Things like thermal conductivity/heat extraction, energy efficiency, Low latency, B/W, PDN, speed matching, KGD/testability, cost and reliability were looked at for various packaging platforms we have available to us.
So the platform we choose was 3d fabric technology from TSMC
This platform enables a novel process called hybrid bonding, and Extended L3 V-cache is enabled and developed in deep partnership with TSMC, on this platform.
Hybrid bonding is fundamentally a 2-phase bonding approach, where the initial bond is created between dielectric layers via Vanderwaal forces. At this stage Cu-Cu contact is not made. Actual interconnects are made at the 2nd stage when the assembly is anneled causing solid state diffusion and forming Cu-Cu bonds.
This chart show the interconnect pitch differences between 2D/C4 architectures (at 130u bump pitch) 2.5D micro-bump architectures (at 50u bump pitch) 3D TSV based hybrid bond interconnects (at 9u bump pitch)
Due to this higher packing density using TSVs and hybrid bonding, we can achieve 3x improved in interconnect energy efficiency relative to micro-bump architectures as well, providing the best PPAC benefits to enable highest performance computing products.
Now, we compare AMD’s 3D V-Cache technology with the current best in class micro-bump 3D architecture.
Solder based Micro-bump technology with tall TSVs is based on traditional solder-based packaging technologies and can scale from 50u to 36u (maybe a bit lower) and is Ok for specific applications.
AMD’s 3D chiplet architecture, by contrast, uses Silicon Fab like manufacturing methods with back-end design rule based TSVs with Cu only interconnects without the presence of Solder.
This is a transformational point in the industry’s advanced packaging journey, where interconnect technologies are now being enabled using Silicon Fab based techniques.
As a result of the extreme scaling, we are able to achieve >3x higher interconnect energy efficiency, >16x higher interconnect density as well as better signal and power performance compared to micro bump 3D architectures.
Now, we know HB can enable better energy efficient interconnects, offer higher B/W and other performance advantages,
To actually enable it in our product, one of the key bounding box for this development was to enable a technology with existing designs and act as a drop-in solution.
This interportability between products was critical for the success of this technology. We were able to achieve this critical milestone by enabling F2B die stacking scheme.

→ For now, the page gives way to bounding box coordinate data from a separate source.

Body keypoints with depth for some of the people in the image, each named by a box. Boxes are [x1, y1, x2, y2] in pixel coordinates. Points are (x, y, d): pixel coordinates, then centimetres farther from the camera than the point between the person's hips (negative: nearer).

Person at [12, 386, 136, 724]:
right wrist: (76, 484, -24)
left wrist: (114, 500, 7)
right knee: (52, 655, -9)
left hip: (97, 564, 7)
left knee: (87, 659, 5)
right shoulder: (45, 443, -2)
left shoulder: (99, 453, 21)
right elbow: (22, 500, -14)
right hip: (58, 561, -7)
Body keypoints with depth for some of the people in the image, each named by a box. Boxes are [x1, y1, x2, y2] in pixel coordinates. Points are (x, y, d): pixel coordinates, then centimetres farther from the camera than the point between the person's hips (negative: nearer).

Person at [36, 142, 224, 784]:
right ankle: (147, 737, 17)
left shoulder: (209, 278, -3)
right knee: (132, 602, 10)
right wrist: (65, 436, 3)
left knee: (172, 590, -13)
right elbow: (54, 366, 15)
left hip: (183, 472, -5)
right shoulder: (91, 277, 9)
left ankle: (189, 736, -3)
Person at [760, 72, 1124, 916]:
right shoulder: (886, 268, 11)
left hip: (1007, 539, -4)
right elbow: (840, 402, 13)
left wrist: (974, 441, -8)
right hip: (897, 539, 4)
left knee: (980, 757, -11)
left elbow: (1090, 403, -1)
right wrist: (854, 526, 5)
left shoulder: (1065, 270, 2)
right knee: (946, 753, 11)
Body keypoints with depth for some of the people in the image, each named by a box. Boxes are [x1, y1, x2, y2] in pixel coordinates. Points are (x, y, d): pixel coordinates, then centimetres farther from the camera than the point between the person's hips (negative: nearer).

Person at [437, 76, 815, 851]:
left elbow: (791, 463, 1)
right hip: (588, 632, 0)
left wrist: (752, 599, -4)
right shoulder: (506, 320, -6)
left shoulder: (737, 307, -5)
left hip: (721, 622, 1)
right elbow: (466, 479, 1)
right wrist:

Only difference between a stacked die product and a non-stacked die product is the presence of TSVs and stacked dies.
We also enabled CoW stacking scheme to get all the advantages of KGDs and have flexibility on die sizes.
The 3D chiplet architecture has been carefully engineered to enable the highest bandwidth at the lowest silicon area using the direct Cu to Cu hybrid bonding technology + TSVs for the die-to-die communication.
The architecture and silicon floor plan was also carefully engineered to enable optimized thermal performance. Thermally aware floorplanning of the product enabled us to put 3D 64MB SRAM over the SRAM cells of the CCD, to keep thermal density low (over just L3 on CCD, and avoided overlapping on the CCD)
We enabled structural silicon to support thin dies and also allow for heat escape from the higher density cores or CCDs, illustrating how 3D can be done in a thermally friendly manner
This slide shows details of various components which form part of 3D V-Cache platform
1st demonstration of this technology is done on Zen 3 x86-64 CPU CCD. CCDs are fabricated using TSMC’s 7nm platform and as I said earlier 3D V-cache support was integrated from Day 1 of Zen 3 architecture.
Cache die is also fabricated on TSMC’s n7 node giving us a extra 64MB cache extension
As mentioned earlier, this is enabled using Foundry BEOL based design rules, enabling THE best in class interconnect densities and PPAC over any other commercially existing platform.